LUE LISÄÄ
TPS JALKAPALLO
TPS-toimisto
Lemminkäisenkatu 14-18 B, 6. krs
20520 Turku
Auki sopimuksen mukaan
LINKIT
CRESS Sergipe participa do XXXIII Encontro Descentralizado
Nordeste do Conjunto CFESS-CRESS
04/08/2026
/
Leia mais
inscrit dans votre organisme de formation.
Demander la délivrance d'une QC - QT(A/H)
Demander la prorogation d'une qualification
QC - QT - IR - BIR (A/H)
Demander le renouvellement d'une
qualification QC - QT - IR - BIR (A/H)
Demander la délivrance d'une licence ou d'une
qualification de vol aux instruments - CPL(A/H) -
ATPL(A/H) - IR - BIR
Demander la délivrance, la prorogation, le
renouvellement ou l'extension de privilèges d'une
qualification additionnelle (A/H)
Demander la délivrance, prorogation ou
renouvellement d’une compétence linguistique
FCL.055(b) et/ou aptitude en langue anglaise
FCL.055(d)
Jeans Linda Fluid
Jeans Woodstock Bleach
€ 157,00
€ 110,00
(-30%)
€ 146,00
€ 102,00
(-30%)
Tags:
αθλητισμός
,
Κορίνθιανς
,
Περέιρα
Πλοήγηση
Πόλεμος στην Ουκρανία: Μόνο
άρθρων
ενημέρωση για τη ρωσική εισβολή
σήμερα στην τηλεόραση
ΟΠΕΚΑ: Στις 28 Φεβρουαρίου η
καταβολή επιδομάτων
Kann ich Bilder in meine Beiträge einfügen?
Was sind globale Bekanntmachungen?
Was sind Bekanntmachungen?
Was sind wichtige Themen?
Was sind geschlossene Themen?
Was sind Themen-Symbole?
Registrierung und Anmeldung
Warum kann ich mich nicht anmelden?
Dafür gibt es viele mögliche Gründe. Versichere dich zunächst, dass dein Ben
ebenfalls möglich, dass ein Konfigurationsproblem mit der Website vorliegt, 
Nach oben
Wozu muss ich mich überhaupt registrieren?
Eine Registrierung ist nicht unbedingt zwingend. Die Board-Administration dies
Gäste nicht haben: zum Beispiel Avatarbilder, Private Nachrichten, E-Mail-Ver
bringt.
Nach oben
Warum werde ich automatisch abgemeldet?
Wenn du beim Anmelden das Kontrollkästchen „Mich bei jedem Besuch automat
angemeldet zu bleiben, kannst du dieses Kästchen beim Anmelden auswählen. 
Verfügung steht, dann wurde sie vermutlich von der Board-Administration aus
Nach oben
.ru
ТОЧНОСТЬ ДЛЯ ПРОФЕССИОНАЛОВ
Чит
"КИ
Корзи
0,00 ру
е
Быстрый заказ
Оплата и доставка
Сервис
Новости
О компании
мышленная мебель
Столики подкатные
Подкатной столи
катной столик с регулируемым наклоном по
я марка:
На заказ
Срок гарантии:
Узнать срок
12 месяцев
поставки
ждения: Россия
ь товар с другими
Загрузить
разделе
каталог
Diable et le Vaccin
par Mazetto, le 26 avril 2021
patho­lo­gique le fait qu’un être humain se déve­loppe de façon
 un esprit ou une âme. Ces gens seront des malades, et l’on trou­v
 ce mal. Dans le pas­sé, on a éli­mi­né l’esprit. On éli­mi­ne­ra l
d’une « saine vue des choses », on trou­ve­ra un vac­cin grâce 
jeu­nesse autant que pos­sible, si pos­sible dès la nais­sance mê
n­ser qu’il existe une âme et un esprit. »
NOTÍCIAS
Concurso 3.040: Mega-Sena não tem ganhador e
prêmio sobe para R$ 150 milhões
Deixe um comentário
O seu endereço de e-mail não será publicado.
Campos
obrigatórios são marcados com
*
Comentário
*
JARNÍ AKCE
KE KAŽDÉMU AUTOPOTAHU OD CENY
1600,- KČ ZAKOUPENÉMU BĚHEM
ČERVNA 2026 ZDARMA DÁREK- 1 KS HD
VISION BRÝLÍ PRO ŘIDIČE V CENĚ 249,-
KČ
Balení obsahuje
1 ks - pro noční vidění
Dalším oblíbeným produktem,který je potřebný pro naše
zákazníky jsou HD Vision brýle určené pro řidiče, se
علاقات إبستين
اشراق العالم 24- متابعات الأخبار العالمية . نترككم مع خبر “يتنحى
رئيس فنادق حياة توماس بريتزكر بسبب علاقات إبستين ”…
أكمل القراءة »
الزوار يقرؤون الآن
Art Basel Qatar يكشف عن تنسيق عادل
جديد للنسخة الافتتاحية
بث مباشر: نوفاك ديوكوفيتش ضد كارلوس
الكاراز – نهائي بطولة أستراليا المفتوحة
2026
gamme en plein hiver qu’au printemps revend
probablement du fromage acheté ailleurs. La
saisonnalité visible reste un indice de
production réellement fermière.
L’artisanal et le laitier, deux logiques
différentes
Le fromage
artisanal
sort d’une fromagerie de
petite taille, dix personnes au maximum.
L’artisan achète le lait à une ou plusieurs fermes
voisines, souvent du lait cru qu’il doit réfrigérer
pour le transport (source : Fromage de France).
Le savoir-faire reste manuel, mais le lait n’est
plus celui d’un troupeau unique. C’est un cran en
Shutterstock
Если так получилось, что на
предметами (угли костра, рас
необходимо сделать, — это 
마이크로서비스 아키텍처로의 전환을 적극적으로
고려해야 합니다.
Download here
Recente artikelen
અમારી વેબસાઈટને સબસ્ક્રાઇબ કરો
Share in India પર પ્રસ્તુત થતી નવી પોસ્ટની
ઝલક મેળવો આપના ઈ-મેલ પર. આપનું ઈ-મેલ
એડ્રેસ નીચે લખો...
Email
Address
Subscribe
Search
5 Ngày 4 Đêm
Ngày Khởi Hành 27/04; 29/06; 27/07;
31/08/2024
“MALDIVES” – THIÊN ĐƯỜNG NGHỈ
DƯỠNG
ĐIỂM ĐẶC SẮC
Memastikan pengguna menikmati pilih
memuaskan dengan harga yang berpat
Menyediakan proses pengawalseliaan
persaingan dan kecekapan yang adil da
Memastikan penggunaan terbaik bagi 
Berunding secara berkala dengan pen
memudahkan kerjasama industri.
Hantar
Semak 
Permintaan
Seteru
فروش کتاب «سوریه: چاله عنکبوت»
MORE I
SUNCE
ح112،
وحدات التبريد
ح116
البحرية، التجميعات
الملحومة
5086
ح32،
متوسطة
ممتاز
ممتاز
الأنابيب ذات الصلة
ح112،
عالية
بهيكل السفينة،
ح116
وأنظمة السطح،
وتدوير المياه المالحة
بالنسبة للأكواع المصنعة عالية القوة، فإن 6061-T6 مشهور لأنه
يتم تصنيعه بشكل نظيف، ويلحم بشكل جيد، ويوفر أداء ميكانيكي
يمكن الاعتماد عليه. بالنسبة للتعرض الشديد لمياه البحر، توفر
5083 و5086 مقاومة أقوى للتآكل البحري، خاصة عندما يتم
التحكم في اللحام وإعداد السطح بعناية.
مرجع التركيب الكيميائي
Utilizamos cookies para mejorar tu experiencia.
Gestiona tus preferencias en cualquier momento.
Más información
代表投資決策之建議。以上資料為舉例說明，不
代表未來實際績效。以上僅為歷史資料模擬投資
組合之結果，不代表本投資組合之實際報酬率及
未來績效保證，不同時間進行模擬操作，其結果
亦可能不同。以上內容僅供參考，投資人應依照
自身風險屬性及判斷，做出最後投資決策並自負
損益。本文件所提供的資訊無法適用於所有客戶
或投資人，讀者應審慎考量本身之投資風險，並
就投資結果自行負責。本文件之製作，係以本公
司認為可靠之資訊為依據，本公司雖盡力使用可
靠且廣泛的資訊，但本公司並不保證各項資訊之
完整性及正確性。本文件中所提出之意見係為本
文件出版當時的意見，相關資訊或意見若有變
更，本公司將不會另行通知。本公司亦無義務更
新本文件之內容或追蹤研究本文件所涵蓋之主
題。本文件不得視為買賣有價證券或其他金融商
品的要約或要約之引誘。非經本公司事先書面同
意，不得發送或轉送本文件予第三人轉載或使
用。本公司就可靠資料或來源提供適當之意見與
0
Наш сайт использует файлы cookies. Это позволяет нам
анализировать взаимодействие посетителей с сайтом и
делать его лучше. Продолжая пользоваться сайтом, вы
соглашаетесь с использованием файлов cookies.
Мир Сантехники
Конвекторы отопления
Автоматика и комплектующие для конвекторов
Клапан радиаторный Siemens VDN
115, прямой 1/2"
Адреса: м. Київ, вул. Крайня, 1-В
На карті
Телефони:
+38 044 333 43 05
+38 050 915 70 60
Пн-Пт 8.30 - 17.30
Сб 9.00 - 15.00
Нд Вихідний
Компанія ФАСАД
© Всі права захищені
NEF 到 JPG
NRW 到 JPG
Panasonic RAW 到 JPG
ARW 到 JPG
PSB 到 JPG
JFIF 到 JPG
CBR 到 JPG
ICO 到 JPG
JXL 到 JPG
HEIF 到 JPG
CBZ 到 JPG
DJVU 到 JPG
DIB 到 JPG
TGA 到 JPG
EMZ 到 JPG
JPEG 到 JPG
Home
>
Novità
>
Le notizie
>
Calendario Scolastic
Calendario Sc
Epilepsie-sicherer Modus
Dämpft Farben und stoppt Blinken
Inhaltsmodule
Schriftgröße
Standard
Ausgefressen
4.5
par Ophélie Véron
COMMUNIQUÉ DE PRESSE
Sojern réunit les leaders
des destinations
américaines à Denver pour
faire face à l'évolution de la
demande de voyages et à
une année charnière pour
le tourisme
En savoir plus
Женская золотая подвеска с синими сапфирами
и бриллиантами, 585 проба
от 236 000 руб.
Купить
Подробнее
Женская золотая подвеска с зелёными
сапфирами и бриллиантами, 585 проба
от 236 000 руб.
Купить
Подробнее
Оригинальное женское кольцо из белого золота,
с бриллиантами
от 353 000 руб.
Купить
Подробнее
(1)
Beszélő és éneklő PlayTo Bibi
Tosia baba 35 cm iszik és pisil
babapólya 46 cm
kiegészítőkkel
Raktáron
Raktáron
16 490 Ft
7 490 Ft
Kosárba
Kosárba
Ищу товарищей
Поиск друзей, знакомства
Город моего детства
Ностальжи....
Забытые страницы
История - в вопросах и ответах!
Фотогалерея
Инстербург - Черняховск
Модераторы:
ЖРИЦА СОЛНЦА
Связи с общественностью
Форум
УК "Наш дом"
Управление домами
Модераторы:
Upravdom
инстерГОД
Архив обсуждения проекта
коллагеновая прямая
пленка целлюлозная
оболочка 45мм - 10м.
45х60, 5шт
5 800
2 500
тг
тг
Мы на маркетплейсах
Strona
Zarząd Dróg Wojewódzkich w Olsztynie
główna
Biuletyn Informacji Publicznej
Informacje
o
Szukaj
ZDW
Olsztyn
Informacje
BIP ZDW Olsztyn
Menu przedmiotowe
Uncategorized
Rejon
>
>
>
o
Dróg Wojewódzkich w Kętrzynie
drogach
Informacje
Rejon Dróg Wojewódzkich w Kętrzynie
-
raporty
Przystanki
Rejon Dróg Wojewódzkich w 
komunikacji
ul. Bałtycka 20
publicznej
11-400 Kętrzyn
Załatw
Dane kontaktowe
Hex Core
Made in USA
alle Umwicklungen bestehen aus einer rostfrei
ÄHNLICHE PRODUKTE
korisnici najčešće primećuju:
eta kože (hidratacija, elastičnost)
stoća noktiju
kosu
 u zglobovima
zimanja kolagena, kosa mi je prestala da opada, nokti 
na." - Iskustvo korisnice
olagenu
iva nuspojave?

^^^^^^^^^^^^^^^^

* **Instructions for the task**
Scan the listing above. Gather each line that contains the word "подвеска".

* **Response area**
Женская золотая подвеска с синими сапфирами
Женская золотая подвеска с зелёными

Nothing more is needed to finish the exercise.